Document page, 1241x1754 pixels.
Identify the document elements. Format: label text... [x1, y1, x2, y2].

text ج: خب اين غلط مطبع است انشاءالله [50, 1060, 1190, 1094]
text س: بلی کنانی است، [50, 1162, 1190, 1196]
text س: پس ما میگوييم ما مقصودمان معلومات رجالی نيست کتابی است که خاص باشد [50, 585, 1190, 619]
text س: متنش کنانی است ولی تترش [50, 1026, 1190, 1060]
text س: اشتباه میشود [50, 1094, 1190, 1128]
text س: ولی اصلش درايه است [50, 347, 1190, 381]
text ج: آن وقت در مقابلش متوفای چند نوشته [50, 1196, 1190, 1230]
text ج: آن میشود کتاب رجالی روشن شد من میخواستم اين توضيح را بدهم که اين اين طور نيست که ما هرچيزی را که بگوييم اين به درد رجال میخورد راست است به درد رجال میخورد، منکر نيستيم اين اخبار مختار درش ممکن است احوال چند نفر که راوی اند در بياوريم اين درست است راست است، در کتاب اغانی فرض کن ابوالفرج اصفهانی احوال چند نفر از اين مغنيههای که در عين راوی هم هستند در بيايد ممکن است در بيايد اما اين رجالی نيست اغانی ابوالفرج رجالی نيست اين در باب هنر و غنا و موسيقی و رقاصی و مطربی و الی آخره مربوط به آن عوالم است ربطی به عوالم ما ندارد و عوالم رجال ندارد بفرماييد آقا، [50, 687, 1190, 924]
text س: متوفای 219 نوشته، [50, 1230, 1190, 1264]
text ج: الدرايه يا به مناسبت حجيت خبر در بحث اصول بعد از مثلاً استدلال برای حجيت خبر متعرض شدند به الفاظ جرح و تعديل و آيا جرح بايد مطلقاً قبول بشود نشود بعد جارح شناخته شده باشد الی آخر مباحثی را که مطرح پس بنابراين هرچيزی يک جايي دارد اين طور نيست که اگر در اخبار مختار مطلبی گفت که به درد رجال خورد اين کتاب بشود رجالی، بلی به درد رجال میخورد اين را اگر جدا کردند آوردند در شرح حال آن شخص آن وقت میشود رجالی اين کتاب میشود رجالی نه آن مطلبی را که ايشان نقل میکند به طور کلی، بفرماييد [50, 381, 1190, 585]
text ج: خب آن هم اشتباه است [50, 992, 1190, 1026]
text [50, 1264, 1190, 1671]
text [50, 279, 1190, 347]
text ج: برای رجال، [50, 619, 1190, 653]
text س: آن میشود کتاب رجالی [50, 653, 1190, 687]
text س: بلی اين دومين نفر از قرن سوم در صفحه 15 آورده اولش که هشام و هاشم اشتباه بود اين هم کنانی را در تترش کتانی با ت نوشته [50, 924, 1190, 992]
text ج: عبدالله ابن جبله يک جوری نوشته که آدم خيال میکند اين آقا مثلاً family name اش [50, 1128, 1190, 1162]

..........

■ YOUR INSTRUCTIONS ■
Set out, exactly as written, the lines from the line with "text [50, 1264, 1190, 1671]" to the last line of the records, inclusive, and only those lines.

■ RESPONSE TO THE EXERCISE ■
text [50, 1264, 1190, 1671]
text [50, 279, 1190, 347]
text ج: برای رجال، [50, 619, 1190, 653]
text س: آن میشود کتاب رجالی [50, 653, 1190, 687]
text س: بلی اين دومين نفر از قرن سوم در صفحه 15 آورده اولش که هشام و هاشم اشتباه بود اين هم کنانی را در تترش کتانی با ت نوشته [50, 924, 1190, 992]
text ج: عبدالله ابن جبله يک جوری نوشته که آدم خيال میکند اين آقا مثلاً family name اش [50, 1128, 1190, 1162]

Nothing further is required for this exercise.